Lenin tante volte ricordava che la rivoluzione è come un fiume in piena, la cui forza d’urto è proporzionale al numero di torrenti e rivoli che in esso confluiscono. Ogni grande sommovimento popolare segue questa falsariga, tra cui la rivoluzione russa, che vinse proprio perché non fu solo operaia, ma in quanto riuscì a mobilitare centinaia di migliaia di giovani soldati, milioni di contadini dei quali, pensate un po’, i bolscevichi presero la testa perché promisero loro di diventare dei “piccolo borghesi”, perché diedero loro la terra.
Adesso, davanti all’enormità della rivolta siciliana, davanti al fatto che alla sua testa si sono posti strati “piccolo borghesi”, certo con le loro pulsioni corporative, con la loro primitiva coscienza politica, con le loro illusioni ideologiche, c’è chi li condanna come “reazionari”.
Non conta per questi pubblici ministeri, come abbiamo visto, che essi emettano la stessa sentenza della Confindustria e dei liberalizzatori, non conta come sia fatto il tessuto sociale siciliano (ma lo conoscono?), non conta che decenni di liberismo abbiano precarizzato tutto il corpo sociale, non conta che la crisi economica abbia gettato sul lastrico oltre a molti (non tutti) proletari anche gran parte del ceto medio, non conta che ampi strati di piccola borghesia siano alla fame. Non conta che questa parte di popolo soffra, non conta che sia sceso in strada chiedendo giustizia sociale, non conta che punti la sua rabbia contro i potenti. Non fa testo che questa rivolta sia salutare perché aiuta a spazzare via questa appiccicosa pace sociale. Non fa testo che la rivolta, per quanti limiti abbia, possa innescare un meccanismo virtuoso di attivizzazione delle masse e quindi di maturazione della coscienza. Non conta per questi pubblici ministeri che il popolo lavoratore solo nel fuoco della lotta acquista coscienza della sua formidabile forza sociale. Non fa testo che la sollevazione siciliana faccia da sponda alla primavera araba.

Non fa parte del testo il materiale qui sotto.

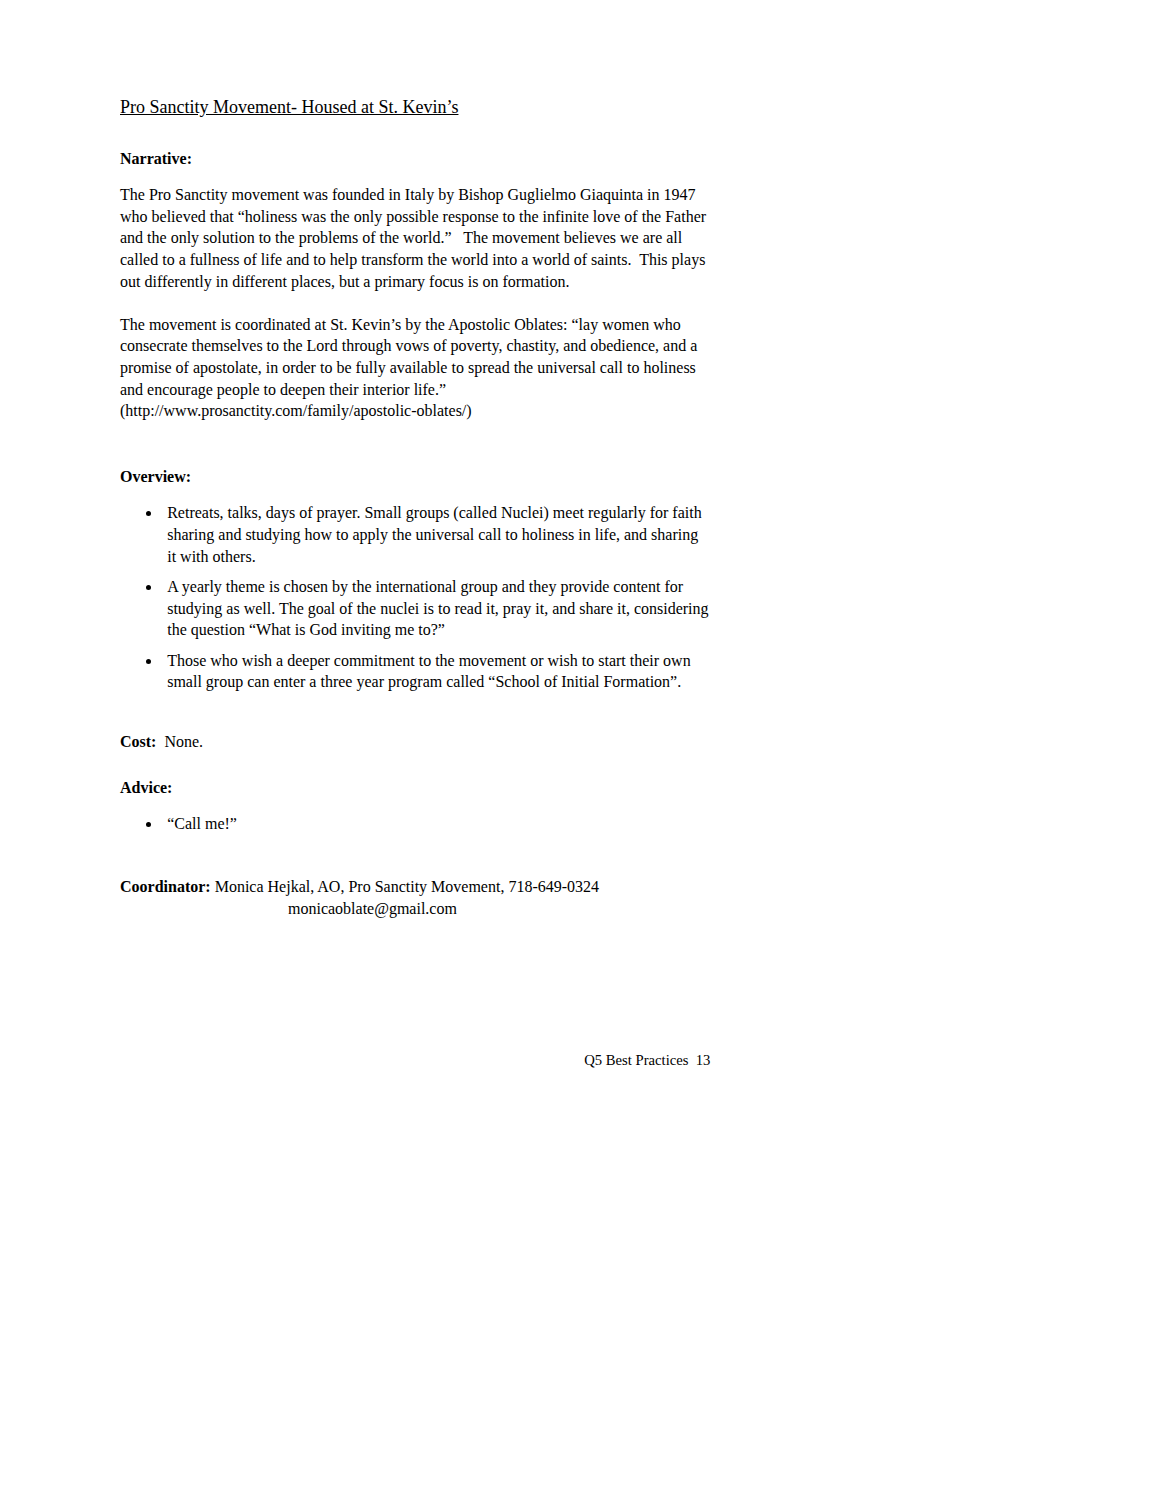Pro Sanctity Movement- Housed at St. Kevin’s
Narrative:
The Pro Sanctity movement was founded in Italy by Bishop Guglielmo Giaquinta in 1947 who believed that “holiness was the only possible response to the infinite love of the Father and the only solution to the problems of the world.” The movement believes we are all called to a fullness of life and to help transform the world into a world of saints. This plays out differently in different places, but a primary focus is on formation.
The movement is coordinated at St. Kevin’s by the Apostolic Oblates: “lay women who consecrate themselves to the Lord through vows of poverty, chastity, and obedience, and a promise of apostolate, in order to be fully available to spread the universal call to holiness and encourage people to deepen their interior life.” (http://www.prosanctity.com/family/apostolic-oblates/)
Overview:
Retreats, talks, days of prayer. Small groups (called Nuclei) meet regularly for faith sharing and studying how to apply the universal call to holiness in life, and sharing it with others.
A yearly theme is chosen by the international group and they provide content for studying as well. The goal of the nuclei is to read it, pray it, and share it, considering the question “What is God inviting me to?”
Those who wish a deeper commitment to the movement or wish to start their own small group can enter a three year program called “School of Initial Formation”.
Cost: None.
Advice:
“Call me!”
Coordinator: Monica Hejkal, AO, Pro Sanctity Movement, 718-649-0324
monicaoblate@gmail.com
Q5 Best Practices 13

Cosa conta allora per questi inquisitori? Cosa conta per dare in fretta e furia l’ostracismo ad un intero popolo? Niente conta nel regno dei morti.
In questo regno di fantasmi contano le ombre, i sospetti, regna il maligno.

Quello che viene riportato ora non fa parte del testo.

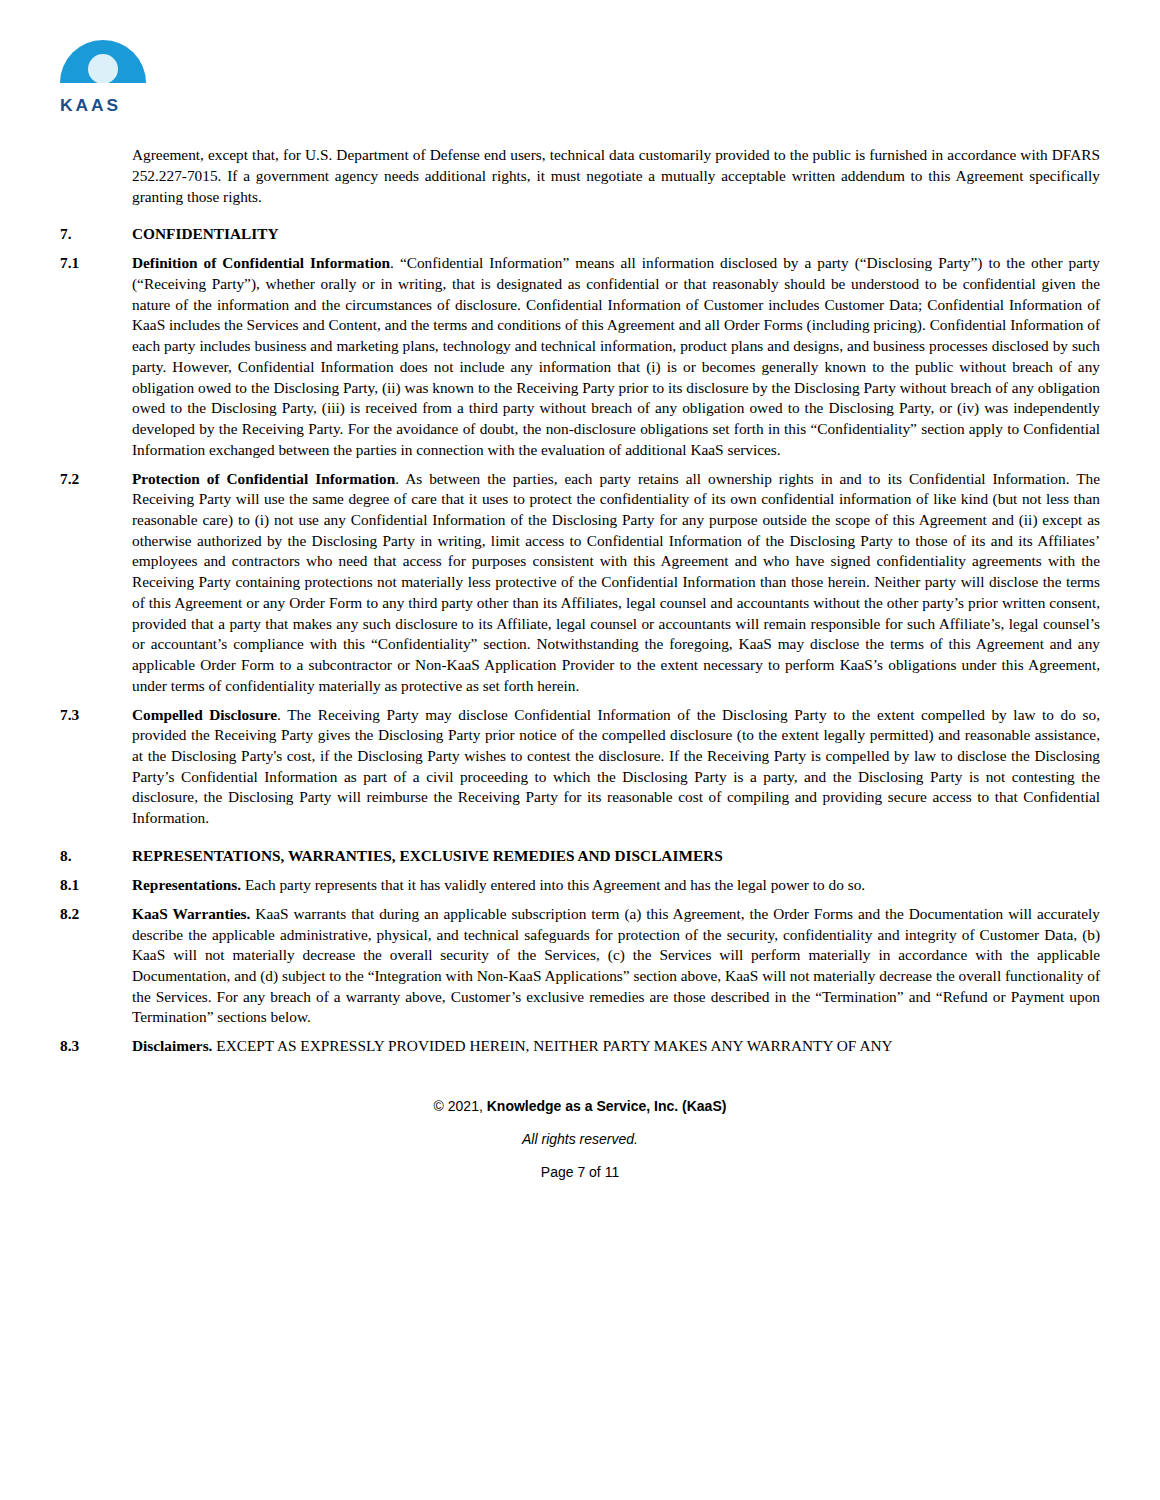KAAS
Agreement, except that, for U.S. Department of Defense end users, technical data customarily provided to the public is furnished in accordance with DFARS 252.227-7015. If a government agency needs additional rights, it must negotiate a mutually acceptable written addendum to this Agreement specifically granting those rights.
7.
CONFIDENTIALITY
7.1
Definition of Confidential Information. “Confidential Information” means all information disclosed by a party (“Disclosing Party”) to the other party (“Receiving Party”), whether orally or in writing, that is designated as confidential or that reasonably should be understood to be confidential given the nature of the information and the circumstances of disclosure. Confidential Information of Customer includes Customer Data; Confidential Information of KaaS includes the Services and Content, and the terms and conditions of this Agreement and all Order Forms (including pricing). Confidential Information of each party includes business and marketing plans, technology and technical information, product plans and designs, and business processes disclosed by such party. However, Confidential Information does not include any information that (i) is or becomes generally known to the public without breach of any obligation owed to the Disclosing Party, (ii) was known to the Receiving Party prior to its disclosure by the Disclosing Party without breach of any obligation owed to the Disclosing Party, (iii) is received from a third party without breach of any obligation owed to the Disclosing Party, or (iv) was independently developed by the Receiving Party. For the avoidance of doubt, the non-disclosure obligations set forth in this “Confidentiality” section apply to Confidential Information exchanged between the parties in connection with the evaluation of additional KaaS services.
7.2
Protection of Confidential Information. As between the parties, each party retains all ownership rights in and to its Confidential Information. The Receiving Party will use the same degree of care that it uses to protect the confidentiality of its own confidential information of like kind (but not less than reasonable care) to (i) not use any Confidential Information of the Disclosing Party for any purpose outside the scope of this Agreement and (ii) except as otherwise authorized by the Disclosing Party in writing, limit access to Confidential Information of the Disclosing Party to those of its and its Affiliates’ employees and contractors who need that access for purposes consistent with this Agreement and who have signed confidentiality agreements with the Receiving Party containing protections not materially less protective of the Confidential Information than those herein. Neither party will disclose the terms of this Agreement or any Order Form to any third party other than its Affiliates, legal counsel and accountants without the other party’s prior written consent, provided that a party that makes any such disclosure to its Affiliate, legal counsel or accountants will remain responsible for such Affiliate’s, legal counsel’s or accountant’s compliance with this “Confidentiality” section. Notwithstanding the foregoing, KaaS may disclose the terms of this Agreement and any applicable Order Form to a subcontractor or Non-KaaS Application Provider to the extent necessary to perform KaaS’s obligations under this Agreement, under terms of confidentiality materially as protective as set forth herein.
7.3
Compelled Disclosure. The Receiving Party may disclose Confidential Information of the Disclosing Party to the extent compelled by law to do so, provided the Receiving Party gives the Disclosing Party prior notice of the compelled disclosure (to the extent legally permitted) and reasonable assistance, at the Disclosing Party's cost, if the Disclosing Party wishes to contest the disclosure. If the Receiving Party is compelled by law to disclose the Disclosing Party’s Confidential Information as part of a civil proceeding to which the Disclosing Party is a party, and the Disclosing Party is not contesting the disclosure, the Disclosing Party will reimburse the Receiving Party for its reasonable cost of compiling and providing secure access to that Confidential Information.
8.
REPRESENTATIONS, WARRANTIES, EXCLUSIVE REMEDIES AND DISCLAIMERS
8.1
Representations. Each party represents that it has validly entered into this Agreement and has the legal power to do so.
8.2
KaaS Warranties. KaaS warrants that during an applicable subscription term (a) this Agreement, the Order Forms and the Documentation will accurately describe the applicable administrative, physical, and technical safeguards for protection of the security, confidentiality and integrity of Customer Data, (b) KaaS will not materially decrease the overall security of the Services, (c) the Services will perform materially in accordance with the applicable Documentation, and (d) subject to the “Integration with Non-KaaS Applications” section above, KaaS will not materially decrease the overall functionality of the Services. For any breach of a warranty above, Customer’s exclusive remedies are those described in the “Termination” and “Refund or Payment upon Termination” sections below.
8.3
Disclaimers. EXCEPT AS EXPRESSLY PROVIDED HEREIN, NEITHER PARTY MAKES ANY WARRANTY OF ANY
© 2021, Knowledge as a Service, Inc. (KaaS)
All rights reserved.
Page 7 of 11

Per quanto ci riguarda non commetteremo l’errore che certa sinistra fece davanti alla rivolta di Reggio Calabria del 1970, quando una ribellione di massa, su istigazione di un PCI ormai smarrito, lasciò in pasto ai “Boia chi molla”, e finì per spalleggiare l’intervento dell’esercito e lo stato d’assedio. Di che stupirsi se lo sfarinato tessuto sociale siciliano mette in moto spinte di vario segno? Di che meravigliarsi se la piena porta alla luce anche il marcio del paesaggio che devasta? Un albero si riconosce certo dai suoi frutti, ma i frutti hanno bisogno di tempo per maturare. Chi spruzza pesticida sulla pianta non si lamenti se poi dovrà ingoiare domani i frutti velenosi di una mobilitazione reazionaria.

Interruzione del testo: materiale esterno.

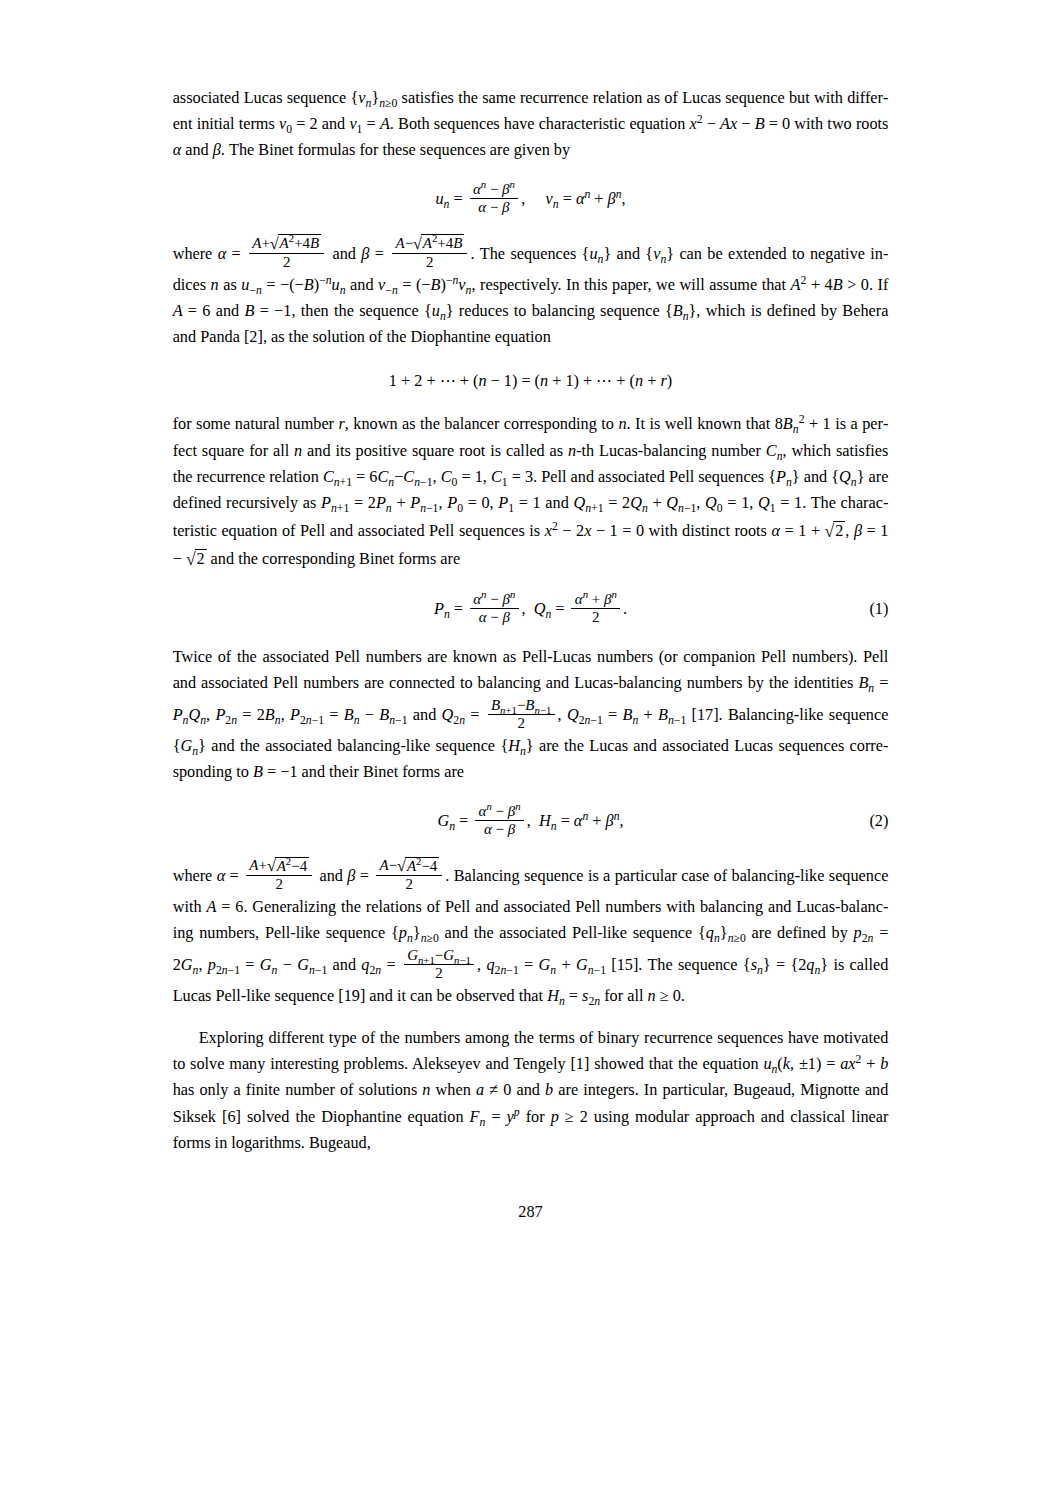associated Lucas sequence {vn}n≥0 satisfies the same recurrence relation as of Lucas sequence but with different initial terms v0 = 2 and v1 = A. Both sequences have characteristic equation x2 − Ax − B = 0 with two roots α and β. The Binet formulas for these sequences are given by
un = αn − βn α − β, vn = αn + βn,
where α = A+√A2+4B 2 and β = A−√A2+4B 2. The sequences {un} and {vn} can be extended to negative indices n as u−n = −(−B)−nun and v−n = (−B)−nvn, respectively. In this paper, we will assume that A2 + 4B > 0. If A = 6 and B = −1, then the sequence {un} reduces to balancing sequence {Bn}, which is defined by Behera and Panda [2], as the solution of the Diophantine equation
1 + 2 + ⋯ + (n − 1) = (n + 1) + ⋯ + (n + r)
for some natural number r, known as the balancer corresponding to n. It is well known that 8Bn2 + 1 is a perfect square for all n and its positive square root is called as n-th Lucas-balancing number Cn, which satisfies the recurrence relation Cn+1 = 6Cn−Cn−1, C0 = 1, C1 = 3. Pell and associated Pell sequences {Pn} and {Qn} are defined recursively as Pn+1 = 2Pn + Pn−1, P0 = 0, P1 = 1 and Qn+1 = 2Qn + Qn−1, Q0 = 1, Q1 = 1. The characteristic equation of Pell and associated Pell sequences is x2 − 2x − 1 = 0 with distinct roots α = 1 + √2, β = 1 − √2 and the corresponding Binet forms are
Pn = αn − βn α − β, Qn = αn + βn 2.
(1)
Twice of the associated Pell numbers are known as Pell-Lucas numbers (or companion Pell numbers). Pell and associated Pell numbers are connected to balancing and Lucas-balancing numbers by the identities Bn = PnQn, P2n = 2Bn, P2n−1 = Bn − Bn−1 and Q2n = Bn+1−Bn−12, Q2n−1 = Bn + Bn−1 [17]. Balancing-like sequence {Gn} and the associated balancing-like sequence {Hn} are the Lucas and associated Lucas sequences corresponding to B = −1 and their Binet forms are
Gn = αn − βn α − β, Hn = αn + βn,
(2)
where α = A+√A2−42 and β = A−√A2−42. Balancing sequence is a particular case of balancing-like sequence with A = 6. Generalizing the relations of Pell and associated Pell numbers with balancing and Lucas-balancing numbers, Pell-like sequence {pn}n≥0 and the associated Pell-like sequence {qn}n≥0 are defined by p2n = 2Gn, p2n−1 = Gn − Gn−1 and q2n = Gn+1−Gn−12, q2n−1 = Gn + Gn−1 [15]. The sequence {sn} = {2qn} is called Lucas Pell-like sequence [19] and it can be observed that Hn = s2n for all n ≥ 0.
Exploring different type of the numbers among the terms of binary recurrence sequences have motivated to solve many interesting problems. Alekseyev and Tengely [1] showed that the equation un(k, ±1) = ax2 + b has only a finite number of solutions n when a ≠ 0 and b are integers. In particular, Bugeaud, Mignotte and Siksek [6] solved the Diophantine equation Fn = yp for p ≥ 2 using modular approach and classical linear forms in logarithms. Bugeaud,
287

Non commetteremo l’errore della sinistra risorgimentale, che dopo aver tradito le aspettative rivoluzionarie dei siciliani e massacrato i contadini di Bronte, dopo aver venduto l’Italia alla monarchia sabauda, in ossequio al progressismo borghese, condannò la resistenza armata contadina del Sud come brigantaggio sanfedista, giustificando il massacro di decine di migliaia di innocenti.
Il popolo ha una memoria di elefante. Noi pure.